This is the finest and most elegant cracker. This cracker is part of the Protestant gentry. He attended Country Day and is a member of the Yacht Club, Oglethorpe Club, Cotillion Club and various other civic organizations.
The Captain's Wafer
This cracker lives on Wilmington/Whitemarsh Island and owns a boat and/or jet skis. He may have attended BC and he may even be a member of the Parade Committee.
The saltiest of the crackers, The Saltine is older and has lived on Tybee Island most of his life. He can be found six nights a week on a stool at Doc's Bar and occasionally at The Quarter. He knows that he is a cracker and just doesn't give a shit.
With a tanned, buttery sheen, the Ritz lives in Effingham County, but claims Savannah as his hometown. He too owns a boat and/or jet skis.
The Club Cracker
Any cracker with gelled hair that hangs out at Deja Groove or any other nightclub.
The Wheat Thin
A female cracker, The Wheat Thin has taken good care of herself, and because of her good looks, was able to "marry up" to a higher social status.
The Melba Toast
With a very crunchy texture, The Melba Toast is the hippie of the cracker world.

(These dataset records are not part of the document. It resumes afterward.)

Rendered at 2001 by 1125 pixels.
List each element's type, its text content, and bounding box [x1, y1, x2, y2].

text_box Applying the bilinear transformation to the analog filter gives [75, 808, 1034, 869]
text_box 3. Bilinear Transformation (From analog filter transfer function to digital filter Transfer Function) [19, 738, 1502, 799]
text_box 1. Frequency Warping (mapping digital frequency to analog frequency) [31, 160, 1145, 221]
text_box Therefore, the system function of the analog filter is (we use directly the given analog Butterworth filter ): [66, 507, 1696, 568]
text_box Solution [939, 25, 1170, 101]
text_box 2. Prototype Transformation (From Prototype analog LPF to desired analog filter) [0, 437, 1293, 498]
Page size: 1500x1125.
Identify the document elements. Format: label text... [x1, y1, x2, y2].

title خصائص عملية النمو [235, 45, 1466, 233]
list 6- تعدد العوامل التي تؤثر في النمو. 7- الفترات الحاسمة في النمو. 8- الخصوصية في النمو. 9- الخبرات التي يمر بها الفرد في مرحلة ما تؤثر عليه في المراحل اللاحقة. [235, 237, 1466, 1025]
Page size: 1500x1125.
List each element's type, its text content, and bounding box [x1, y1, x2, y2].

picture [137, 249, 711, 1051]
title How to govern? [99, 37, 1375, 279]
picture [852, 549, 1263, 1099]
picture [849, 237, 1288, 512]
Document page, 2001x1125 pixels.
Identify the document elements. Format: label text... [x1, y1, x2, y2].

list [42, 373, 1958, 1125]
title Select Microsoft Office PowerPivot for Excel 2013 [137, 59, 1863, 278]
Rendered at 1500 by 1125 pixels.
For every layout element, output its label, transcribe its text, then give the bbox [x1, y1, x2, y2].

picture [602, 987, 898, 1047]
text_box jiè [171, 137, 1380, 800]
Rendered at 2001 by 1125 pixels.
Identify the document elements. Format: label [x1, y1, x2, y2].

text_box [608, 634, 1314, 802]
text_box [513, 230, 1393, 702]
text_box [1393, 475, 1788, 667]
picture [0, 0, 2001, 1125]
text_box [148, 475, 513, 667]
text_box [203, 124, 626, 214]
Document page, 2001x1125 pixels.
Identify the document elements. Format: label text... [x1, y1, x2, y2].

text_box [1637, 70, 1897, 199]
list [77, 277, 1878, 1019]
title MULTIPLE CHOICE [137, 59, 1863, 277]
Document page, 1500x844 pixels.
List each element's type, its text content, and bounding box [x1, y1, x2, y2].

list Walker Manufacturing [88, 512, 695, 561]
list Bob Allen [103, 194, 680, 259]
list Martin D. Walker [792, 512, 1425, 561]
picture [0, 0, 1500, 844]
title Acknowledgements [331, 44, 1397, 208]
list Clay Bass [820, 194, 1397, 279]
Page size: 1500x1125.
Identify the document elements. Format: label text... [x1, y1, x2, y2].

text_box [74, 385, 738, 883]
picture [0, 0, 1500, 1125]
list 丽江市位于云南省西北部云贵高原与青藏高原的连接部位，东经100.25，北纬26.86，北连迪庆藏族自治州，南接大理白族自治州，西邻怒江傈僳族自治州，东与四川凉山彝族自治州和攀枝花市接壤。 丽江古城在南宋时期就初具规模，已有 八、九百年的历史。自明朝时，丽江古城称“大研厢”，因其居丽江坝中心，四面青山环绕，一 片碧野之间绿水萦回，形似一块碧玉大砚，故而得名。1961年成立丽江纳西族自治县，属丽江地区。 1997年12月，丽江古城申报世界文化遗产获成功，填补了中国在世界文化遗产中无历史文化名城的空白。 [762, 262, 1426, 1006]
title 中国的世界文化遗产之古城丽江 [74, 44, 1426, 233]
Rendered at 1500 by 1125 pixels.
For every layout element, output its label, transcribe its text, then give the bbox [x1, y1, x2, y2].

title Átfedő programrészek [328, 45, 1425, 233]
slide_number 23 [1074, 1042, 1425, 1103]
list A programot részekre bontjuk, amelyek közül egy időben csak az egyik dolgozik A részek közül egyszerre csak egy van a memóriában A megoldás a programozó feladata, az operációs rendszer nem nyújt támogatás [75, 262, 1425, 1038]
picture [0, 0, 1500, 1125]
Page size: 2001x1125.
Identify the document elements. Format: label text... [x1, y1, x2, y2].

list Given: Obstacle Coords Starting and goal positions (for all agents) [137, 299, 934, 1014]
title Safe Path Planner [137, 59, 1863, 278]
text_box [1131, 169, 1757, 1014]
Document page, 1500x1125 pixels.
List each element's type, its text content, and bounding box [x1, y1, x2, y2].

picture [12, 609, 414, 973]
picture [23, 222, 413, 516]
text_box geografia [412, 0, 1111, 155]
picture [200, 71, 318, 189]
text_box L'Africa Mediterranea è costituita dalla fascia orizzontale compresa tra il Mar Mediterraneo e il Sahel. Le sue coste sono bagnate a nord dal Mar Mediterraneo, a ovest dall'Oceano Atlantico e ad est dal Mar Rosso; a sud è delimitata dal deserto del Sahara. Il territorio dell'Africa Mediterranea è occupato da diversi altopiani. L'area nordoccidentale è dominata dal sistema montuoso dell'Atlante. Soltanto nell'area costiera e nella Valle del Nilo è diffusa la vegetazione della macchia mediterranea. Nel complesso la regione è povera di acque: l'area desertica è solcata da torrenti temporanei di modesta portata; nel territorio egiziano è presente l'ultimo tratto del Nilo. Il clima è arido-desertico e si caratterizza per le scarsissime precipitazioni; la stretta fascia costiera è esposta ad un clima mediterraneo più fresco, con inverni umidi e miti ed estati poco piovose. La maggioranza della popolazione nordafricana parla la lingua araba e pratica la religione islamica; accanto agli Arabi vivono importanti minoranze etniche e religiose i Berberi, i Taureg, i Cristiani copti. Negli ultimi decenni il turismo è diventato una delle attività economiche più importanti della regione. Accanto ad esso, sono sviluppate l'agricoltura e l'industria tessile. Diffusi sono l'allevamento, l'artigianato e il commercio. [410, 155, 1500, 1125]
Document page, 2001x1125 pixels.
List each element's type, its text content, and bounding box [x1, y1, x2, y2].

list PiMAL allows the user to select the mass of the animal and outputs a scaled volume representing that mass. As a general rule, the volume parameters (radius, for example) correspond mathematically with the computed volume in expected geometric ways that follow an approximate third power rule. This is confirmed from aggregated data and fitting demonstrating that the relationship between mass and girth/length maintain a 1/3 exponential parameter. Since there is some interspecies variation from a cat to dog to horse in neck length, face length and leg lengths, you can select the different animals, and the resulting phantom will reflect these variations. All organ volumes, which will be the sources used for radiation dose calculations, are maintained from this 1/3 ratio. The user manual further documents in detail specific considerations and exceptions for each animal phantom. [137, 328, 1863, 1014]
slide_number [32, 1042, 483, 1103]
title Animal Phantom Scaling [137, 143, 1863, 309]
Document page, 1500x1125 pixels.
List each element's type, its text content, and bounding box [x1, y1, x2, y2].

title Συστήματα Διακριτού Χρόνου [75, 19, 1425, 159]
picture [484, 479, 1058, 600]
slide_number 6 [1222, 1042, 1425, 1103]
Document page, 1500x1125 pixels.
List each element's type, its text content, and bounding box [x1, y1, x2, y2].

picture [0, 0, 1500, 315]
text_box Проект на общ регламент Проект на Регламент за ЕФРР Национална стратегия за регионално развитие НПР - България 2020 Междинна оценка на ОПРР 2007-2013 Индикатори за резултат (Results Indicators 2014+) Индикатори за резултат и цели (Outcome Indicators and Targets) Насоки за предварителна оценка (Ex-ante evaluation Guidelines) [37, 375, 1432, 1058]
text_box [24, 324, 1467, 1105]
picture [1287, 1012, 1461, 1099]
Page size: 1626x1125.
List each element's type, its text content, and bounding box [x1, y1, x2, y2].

He attends Bonaroo each year and owns hundreds of bootleg Phish and WP concert cassette tapes.
The Lance Cracker
Look up "cracker" in the dictionary and you will find two pictures, one of a pack of Lance vending machine crackers, and the other of a Calvary graduate. Lance crackers come in many varieties, as do Calvary grads, but they are all crackers.